В редакцию газеты члены депутации вернулись уже в три часа утра – ни с чем. А.М. Горький предложил написать отчет для газет об их «путешествии по министрам». Все согласились и стали расходиться по домам, а писатель засел над отчетом. 9 января, когда кровь уже была пролита, А.М. Горький обратился с воззванием «Ко всем русским гражданам и общественному мнению европейских государств»: «Мы обвиняем министра внутренних дел Святополка-Мирского в предумышленном, не вызванном положением дела, в бессмысленном убийстве многих русских граждан. А так как Николай II был осведомлен о характере рабочего движения и о миролюбивых намерениях его бывших подданных, безвинно убитых солдатами, и, зная это, допустил избиение их, – мы и его обвиняем в убийстве мирных людей, ничем не вызвавших такой меры против них».
По личным впечатлениям и со слов очевидцев А.М. Горький описал несколько отдельных эпизодов Кровавого воскресенья. Воззвание было написано лиловыми чернилами на двух листках бумаги, но полиция перехватила его, и оно не получило распространения, зато стало основанием для привлечения А.М. Горького к ответственности. К тому же в рапорте полиции наскоро собранная депутация интеллигентов превратилась в грозный «комитет, составленный из представителей всех действующих в империи противоправительственных фракций». Всем членам делегации было предъявлено обвинение в намерении ниспровергнуть самодержавную власть. Уже через день сотрудники департамента полиции имели приказ арестовать всех членов депутации, независимо от результатов обыска, который у них будет произведен.
В ночь с 10 на 11 января жандармы с успехом выполнили задание, только вот А.М. Горького они дома не застали – он уже был на пути в Ригу. Вслед за ушедшим с Балтийского вокзала поездом в Ригу полетела телеграмма с предписанием «безотлагательно обыскать писателя Алексея Максимовича Пешкова (псевдоним – Максим Горький), арестовать и препроводить в охранное отделение Петербурга».

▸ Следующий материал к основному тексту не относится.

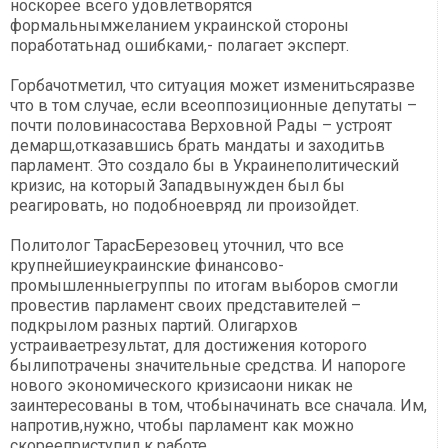
носкорее всего удовлетворятся
формальнымжеланием украинской стороны
поработатьнад ошибками,- полагает эксперт.
Горбачотметил, что ситуация может изменитьсяразве
что в том случае, если всеоппозиционные депутаты –
почти половинасостава Верховной Рады – устроят
демарш,отказавшись брать мандаты и заходитьв
парламент. Это создало бы в Украинеполитический
кризис, на который Западвынужден был бы
реагировать, но подобноевряд ли произойдет.
Политолог ТарасБерезовец уточнил, что все
крупнейшиеукраинские финансово-
промышленныегруппы по итогам выборов смогли
провестив парламент своих представителей –
подкрылом разных партий. Олигархов
устраиваетрезультат, для достижения которого
былипотрачены значительные средства. И напороге
нового экономического кризисаони никак не
заинтересованы в том, чтобыначинать все сначала. Им,
напротив,нужно, чтобы парламент как можно
скорееприступил к работе,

12 января А.М. Горький оказался в одиночной камере Трубецкого бастиона Петропавловской крепости – месте предварительного заключения. Всех арестованных уже здесь заставляли надевать тюремную одежду. Собственное их платье уносили на хранение в цейхгауз и выдавали только на время прогулок по тюремному двору, при свидании с родными и при отъездах на допросы вне крепости. Писатель облачился в тюремное грубое белье, спадающие с ног чулки, тонкий халат и кожаные шлепанцы. С тяжелым погребальным звоном захлопнулась массивная дверь, окованная железом, и он остался один в своем новом обиталище – мрачном помещении с низким сводчатым потолком. Наверху – забранное решеткой оконце, в которое видна лишь серая стена бастиона. Асфальтированный пол выкрашен желтой краской: в него наглухо вделана железная койка, к стене прикреплен железный столик. Над ним – электрическая лампочка, втиснутая глубоко в стену и прикрытая сверху толстым стеклом, огражденным решеткой.